### A run of records
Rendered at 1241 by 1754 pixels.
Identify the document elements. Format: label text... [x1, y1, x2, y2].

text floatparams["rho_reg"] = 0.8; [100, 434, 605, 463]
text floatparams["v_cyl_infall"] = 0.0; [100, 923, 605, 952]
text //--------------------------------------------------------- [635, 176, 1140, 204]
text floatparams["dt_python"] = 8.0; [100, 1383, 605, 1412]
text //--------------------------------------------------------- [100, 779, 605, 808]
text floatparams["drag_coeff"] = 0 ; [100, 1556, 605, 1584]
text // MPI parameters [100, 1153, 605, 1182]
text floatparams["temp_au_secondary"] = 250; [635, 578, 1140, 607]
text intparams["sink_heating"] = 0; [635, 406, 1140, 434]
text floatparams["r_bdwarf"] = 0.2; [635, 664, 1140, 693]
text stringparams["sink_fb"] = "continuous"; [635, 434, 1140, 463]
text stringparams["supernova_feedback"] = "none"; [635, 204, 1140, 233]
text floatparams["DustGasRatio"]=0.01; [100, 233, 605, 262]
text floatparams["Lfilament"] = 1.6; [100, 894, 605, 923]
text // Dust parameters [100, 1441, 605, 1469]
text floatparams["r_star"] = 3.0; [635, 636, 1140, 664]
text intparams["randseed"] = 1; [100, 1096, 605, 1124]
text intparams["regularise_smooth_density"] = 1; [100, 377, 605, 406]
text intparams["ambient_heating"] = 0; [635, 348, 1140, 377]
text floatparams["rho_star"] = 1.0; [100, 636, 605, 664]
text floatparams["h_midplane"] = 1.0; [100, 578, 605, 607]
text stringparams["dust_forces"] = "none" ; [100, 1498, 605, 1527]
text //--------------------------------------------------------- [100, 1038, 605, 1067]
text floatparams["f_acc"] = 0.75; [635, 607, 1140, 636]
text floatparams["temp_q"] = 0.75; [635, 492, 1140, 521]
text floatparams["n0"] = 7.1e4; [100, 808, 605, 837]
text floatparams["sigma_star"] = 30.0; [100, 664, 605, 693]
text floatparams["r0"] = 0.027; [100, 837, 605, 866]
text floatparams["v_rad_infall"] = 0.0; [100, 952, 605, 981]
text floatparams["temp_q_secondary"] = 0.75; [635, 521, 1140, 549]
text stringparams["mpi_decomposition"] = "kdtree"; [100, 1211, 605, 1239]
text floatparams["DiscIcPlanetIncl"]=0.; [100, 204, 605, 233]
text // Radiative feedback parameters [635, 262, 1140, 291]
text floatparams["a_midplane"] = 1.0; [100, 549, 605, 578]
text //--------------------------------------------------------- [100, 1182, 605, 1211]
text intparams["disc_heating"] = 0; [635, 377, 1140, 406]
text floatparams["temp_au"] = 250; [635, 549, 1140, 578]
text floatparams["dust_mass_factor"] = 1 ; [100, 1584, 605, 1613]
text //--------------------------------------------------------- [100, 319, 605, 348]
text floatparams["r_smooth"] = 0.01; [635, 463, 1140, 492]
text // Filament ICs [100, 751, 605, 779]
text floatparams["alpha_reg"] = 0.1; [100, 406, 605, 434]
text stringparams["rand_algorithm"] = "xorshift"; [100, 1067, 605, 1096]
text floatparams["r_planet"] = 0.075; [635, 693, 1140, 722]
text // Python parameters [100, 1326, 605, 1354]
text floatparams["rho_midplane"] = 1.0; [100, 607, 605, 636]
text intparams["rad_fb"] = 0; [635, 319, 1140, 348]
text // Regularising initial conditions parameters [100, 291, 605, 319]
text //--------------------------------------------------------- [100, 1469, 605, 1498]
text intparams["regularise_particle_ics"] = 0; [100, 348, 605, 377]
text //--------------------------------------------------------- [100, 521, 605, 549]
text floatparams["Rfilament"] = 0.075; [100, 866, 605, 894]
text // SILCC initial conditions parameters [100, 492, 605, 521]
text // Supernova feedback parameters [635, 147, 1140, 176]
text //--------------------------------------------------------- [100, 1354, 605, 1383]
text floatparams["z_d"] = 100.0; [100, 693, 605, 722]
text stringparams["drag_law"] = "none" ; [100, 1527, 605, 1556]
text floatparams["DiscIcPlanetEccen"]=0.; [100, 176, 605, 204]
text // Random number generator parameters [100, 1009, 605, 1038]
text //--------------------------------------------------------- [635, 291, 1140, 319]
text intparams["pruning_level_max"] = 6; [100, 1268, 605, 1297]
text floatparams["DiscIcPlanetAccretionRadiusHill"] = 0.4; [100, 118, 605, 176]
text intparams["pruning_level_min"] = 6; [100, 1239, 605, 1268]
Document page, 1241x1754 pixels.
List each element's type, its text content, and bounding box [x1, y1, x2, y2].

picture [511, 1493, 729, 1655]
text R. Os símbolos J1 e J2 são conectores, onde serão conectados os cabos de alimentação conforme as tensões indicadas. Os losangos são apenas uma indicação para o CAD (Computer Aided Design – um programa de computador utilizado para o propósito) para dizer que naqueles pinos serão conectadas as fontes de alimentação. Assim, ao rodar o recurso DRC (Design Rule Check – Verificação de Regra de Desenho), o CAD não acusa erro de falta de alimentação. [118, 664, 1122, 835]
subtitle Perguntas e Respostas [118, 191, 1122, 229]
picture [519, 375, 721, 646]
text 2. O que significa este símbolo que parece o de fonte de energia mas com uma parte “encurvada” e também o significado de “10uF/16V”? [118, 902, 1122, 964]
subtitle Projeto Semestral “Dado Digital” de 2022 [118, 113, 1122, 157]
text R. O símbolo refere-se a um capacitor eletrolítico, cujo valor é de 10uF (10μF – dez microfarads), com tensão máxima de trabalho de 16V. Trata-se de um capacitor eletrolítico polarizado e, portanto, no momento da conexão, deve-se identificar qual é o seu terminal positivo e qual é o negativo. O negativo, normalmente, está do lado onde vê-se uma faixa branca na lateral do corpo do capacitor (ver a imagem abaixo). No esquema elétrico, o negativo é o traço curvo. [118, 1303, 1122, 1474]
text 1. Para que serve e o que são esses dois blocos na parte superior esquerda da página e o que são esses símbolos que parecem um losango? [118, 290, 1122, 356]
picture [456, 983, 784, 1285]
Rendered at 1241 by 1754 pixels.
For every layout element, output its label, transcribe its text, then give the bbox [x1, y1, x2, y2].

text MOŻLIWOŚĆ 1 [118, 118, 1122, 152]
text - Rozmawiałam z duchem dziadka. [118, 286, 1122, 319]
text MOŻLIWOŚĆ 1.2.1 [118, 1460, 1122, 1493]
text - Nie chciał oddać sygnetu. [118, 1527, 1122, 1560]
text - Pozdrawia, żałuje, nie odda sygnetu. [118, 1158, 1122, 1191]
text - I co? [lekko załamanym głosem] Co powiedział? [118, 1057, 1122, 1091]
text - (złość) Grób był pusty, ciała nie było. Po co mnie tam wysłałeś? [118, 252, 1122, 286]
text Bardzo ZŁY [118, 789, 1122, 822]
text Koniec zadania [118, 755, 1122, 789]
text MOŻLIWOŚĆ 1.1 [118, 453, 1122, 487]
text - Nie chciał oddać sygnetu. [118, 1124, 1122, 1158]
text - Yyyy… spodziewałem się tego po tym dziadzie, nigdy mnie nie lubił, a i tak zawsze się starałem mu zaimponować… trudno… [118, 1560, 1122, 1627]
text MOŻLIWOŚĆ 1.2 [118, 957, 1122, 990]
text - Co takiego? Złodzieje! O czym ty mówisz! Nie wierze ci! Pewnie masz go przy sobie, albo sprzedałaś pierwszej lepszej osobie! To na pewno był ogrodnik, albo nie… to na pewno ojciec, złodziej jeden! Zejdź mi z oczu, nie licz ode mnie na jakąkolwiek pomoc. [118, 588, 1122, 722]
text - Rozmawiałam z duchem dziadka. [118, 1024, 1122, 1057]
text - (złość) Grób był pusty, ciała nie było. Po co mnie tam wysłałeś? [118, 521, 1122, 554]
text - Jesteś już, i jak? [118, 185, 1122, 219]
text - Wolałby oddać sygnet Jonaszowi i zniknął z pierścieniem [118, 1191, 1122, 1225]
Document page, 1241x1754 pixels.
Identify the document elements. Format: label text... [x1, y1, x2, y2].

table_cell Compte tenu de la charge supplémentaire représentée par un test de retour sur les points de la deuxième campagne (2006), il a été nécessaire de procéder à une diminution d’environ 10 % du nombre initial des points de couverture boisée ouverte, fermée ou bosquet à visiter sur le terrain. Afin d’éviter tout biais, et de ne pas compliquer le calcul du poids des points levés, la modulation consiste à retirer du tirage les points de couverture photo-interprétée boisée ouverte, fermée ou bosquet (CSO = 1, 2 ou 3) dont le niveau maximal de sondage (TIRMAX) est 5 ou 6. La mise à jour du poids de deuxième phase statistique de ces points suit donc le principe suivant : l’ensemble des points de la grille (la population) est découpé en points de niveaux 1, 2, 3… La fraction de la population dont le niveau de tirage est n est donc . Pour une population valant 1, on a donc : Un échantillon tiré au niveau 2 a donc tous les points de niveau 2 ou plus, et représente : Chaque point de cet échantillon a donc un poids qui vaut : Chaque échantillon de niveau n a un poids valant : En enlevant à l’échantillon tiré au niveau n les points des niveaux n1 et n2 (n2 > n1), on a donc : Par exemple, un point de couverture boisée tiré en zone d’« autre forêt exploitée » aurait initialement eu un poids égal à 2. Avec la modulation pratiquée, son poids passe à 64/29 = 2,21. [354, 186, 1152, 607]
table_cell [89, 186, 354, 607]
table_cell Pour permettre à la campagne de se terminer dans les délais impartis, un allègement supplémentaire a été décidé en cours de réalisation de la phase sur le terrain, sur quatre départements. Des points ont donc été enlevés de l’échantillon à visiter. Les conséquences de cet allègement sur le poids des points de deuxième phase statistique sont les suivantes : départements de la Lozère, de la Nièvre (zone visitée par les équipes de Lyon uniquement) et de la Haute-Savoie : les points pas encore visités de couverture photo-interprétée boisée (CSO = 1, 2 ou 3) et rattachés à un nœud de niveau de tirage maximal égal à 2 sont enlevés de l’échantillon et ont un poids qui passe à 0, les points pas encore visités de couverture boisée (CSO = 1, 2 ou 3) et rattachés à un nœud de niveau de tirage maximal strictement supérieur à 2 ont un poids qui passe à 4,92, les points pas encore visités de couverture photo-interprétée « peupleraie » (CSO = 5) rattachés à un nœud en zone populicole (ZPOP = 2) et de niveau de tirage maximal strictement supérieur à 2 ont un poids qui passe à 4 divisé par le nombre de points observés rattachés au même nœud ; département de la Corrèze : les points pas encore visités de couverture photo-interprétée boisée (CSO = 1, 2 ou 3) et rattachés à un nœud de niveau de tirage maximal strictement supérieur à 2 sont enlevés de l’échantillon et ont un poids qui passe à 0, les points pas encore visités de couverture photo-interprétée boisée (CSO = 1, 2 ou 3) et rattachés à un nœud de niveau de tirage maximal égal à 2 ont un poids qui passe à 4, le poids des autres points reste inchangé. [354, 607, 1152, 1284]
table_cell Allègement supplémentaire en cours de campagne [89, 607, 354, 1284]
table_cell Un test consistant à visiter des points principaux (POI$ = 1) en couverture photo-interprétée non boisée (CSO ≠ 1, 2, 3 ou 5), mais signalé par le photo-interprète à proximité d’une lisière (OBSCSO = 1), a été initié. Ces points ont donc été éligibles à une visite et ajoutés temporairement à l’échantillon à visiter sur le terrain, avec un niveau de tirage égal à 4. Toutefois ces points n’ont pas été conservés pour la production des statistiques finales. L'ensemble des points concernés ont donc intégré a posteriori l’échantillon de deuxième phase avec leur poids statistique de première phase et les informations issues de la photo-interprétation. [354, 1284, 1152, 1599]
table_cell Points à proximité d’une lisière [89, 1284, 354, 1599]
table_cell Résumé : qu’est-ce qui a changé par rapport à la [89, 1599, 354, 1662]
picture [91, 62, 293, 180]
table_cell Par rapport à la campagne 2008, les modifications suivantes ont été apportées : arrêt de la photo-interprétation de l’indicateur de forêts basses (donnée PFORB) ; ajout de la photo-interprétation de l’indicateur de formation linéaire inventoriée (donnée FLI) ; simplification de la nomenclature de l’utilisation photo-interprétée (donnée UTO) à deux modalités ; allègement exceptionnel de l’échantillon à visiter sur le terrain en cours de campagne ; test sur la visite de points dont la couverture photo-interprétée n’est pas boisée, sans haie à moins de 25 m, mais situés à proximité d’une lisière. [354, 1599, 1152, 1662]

### Task statement
Write out the lines starting at the one that contains "text MOŻLIWOŚĆ 1 [118, 118, 1122, 152]" and ending with the one that contains "text Koniec zadania [118, 755, 1122, 789]", keeping every character as it stands.

### Reply to the task
text MOŻLIWOŚĆ 1 [118, 118, 1122, 152]
text - Rozmawiałam z duchem dziadka. [118, 286, 1122, 319]
text MOŻLIWOŚĆ 1.2.1 [118, 1460, 1122, 1493]
text - Nie chciał oddać sygnetu. [118, 1527, 1122, 1560]
text - Pozdrawia, żałuje, nie odda sygnetu. [118, 1158, 1122, 1191]
text - I co? [lekko załamanym głosem] Co powiedział? [118, 1057, 1122, 1091]
text - (złość) Grób był pusty, ciała nie było. Po co mnie tam wysłałeś? [118, 252, 1122, 286]
text Bardzo ZŁY [118, 789, 1122, 822]
text Koniec zadania [118, 755, 1122, 789]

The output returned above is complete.